Die Polizisten Ben Neven und Christian Sandner beginnen schwierige Ermittlungen. Im Flohmarktgetümmel hat niemand etwas gesehen. Auf den Bildern der Überwachungskamera ist der Mann nicht zu identifizieren und keiner der wenigen Zeugen liefert verwertbare Hinweise.
Zeit- und Leidensdruck für die Ermittler
Der Teddy, den der entführte Jannik auf den Bildern im Arm hält, liefert eine erste Spur. In einem ungeklärten Fall von Kindesentführung in Innsbruck spielte ebenfalls ein großer Teddybär eine Rolle. Die Kollegen in Österreich sind allerdings keine Hilfe und haben damals offenbar nur sehr nachlässig versucht aufzuklären.
"Christian nickt. Natürlich nicht. Da wird nichts sein.
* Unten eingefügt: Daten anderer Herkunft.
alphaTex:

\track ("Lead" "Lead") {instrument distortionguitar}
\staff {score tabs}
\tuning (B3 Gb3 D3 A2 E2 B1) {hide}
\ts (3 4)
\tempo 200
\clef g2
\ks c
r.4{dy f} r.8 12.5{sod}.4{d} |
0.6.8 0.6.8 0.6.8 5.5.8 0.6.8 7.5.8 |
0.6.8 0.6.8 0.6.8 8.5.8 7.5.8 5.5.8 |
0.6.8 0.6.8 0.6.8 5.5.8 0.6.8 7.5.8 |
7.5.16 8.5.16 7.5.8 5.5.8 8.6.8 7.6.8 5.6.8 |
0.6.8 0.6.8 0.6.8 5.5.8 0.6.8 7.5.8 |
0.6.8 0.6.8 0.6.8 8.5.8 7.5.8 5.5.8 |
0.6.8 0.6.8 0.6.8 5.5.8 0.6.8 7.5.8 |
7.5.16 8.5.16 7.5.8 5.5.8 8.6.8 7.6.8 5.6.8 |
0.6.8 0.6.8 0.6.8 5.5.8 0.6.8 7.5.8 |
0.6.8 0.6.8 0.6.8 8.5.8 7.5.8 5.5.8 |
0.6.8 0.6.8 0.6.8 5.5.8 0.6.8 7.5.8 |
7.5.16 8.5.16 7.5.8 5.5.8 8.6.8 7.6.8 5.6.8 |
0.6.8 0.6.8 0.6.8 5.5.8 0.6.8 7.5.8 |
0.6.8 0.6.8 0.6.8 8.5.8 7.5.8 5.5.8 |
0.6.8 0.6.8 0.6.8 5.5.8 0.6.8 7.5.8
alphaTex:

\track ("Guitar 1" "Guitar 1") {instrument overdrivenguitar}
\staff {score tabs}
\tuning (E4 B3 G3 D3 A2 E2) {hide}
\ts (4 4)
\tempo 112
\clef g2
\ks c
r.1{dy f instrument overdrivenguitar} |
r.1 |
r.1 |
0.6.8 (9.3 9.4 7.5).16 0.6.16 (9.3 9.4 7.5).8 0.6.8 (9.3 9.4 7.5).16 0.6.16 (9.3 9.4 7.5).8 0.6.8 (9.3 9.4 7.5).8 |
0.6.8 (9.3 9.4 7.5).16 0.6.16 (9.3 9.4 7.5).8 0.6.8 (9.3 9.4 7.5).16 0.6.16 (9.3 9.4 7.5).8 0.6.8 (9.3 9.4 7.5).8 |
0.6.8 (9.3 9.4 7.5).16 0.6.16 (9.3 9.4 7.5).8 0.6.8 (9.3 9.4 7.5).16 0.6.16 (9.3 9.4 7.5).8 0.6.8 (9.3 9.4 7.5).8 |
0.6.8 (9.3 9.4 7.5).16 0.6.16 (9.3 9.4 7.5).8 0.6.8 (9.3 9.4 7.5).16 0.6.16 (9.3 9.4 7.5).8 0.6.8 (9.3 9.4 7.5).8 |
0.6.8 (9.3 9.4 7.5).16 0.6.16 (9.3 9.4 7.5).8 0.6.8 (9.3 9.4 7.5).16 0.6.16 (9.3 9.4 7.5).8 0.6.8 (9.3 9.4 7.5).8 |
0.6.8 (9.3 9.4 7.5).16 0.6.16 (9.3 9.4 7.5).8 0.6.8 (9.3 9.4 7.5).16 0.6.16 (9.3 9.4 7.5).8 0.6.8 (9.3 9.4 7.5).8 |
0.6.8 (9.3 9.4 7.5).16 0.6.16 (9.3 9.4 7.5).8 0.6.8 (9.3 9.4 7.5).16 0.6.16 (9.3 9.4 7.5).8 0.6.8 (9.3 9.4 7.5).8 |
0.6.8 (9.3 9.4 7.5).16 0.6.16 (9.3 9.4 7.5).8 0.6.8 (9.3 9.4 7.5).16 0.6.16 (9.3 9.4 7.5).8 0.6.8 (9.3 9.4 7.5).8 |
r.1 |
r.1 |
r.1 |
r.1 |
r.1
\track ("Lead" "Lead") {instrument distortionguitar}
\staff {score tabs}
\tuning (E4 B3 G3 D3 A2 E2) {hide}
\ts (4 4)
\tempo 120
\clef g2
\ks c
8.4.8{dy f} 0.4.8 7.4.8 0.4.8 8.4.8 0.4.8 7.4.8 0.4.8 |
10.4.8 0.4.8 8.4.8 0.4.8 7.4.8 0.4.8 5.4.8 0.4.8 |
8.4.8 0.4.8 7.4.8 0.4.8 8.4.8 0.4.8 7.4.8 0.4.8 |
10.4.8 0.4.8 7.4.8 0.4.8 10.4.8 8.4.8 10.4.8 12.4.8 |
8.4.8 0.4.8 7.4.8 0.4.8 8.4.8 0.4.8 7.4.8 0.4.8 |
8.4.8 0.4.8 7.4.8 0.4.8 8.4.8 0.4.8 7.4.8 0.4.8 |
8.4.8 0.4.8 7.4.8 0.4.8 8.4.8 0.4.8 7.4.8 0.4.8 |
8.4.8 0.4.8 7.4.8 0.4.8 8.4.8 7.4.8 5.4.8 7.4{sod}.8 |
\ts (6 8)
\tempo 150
Keine Verknüpfung, keine Erkenntnis, die sich einstellt, keine Tür, die im überraschenden Moment eine Verbindung zwischen den Räumen eröffnet. Es gibt keine Verbindung, nur einen Schatten, der sich über einen Tivoli und einen Flohmarkt legt. Einige Sekunden lang, dann scheint wieder die Sonne."
Für Neven und Sander beginnt aufwendige Ermittlungsarbeit. Das Auswerten von mehreren hundert Hinweisen aus der Bevölkerung ist zäh und ohne Lösegeldforderung oder andere Kontaktaufnahme durch den Entführer steigt der Zeit- und Leidensdruck für die Ermittler. Nicht nur weil die Schwester von Jannik sich täglich nach dem aktuellen Stand erkundigt, sondern auch weil die Verbrechen alle Beteiligten emotional schwer belasten.
"Es geht ihm nah, obwohl er keine Kinder hat. Vielleicht deshalb? Er weiß es nicht. Wenn er Kinder erlebt, zum Beispiel die Töchter seiner Schwester, dann geht ihm das Herz auf. Genau so fühlt es sich an. Dann kristallisiert sich ein Wort heraus, das sich komisch anfühlt, aber er denkt es immer wieder, wenn er die Kinder im Garten seiner Schwester spielen sieht. Unschuld."
Die Lektüre erinnert an eine Busfahrt
Wagner bleibt in "Sommer bei Nacht" seinem lakonischen Stil treu. In schnellen Schnitten geht es dabei von Figur zu Figur. Die rasche Szenenfolge und die damit verbundenen Sprünge stehen im deutlichen Gegensatz zu den langsam vorankommenden Ermittlungen der Polizei. Beeindruckend dabei der Effekt, den Wagner damit auf den Leser erzeugt. Die Lektüre erinnert an eine Busfahrt im Berufsverkehr: behäbiges Anfahren und anschließend starke Beschleunigung, abruptes Abbremsen an der nächsten Ampel und allgegenwärtig die Gespräche fremder Fahrgäste im Ohr.
Die zu belauschenden Gespräche sind in "Sommer bei Nacht" nicht nur die der Ermittler, sondern auch die der Angehörigen und des Täters. Das Stimmengewirr ist für die eigentlich Handlung in vielerlei Fällen unerheblich. Im ersten Drittel sind ganze Szenen auf den ersten Blick völlig überflüssig, fügen sich am Ende aber zu einem stimmigen Bild.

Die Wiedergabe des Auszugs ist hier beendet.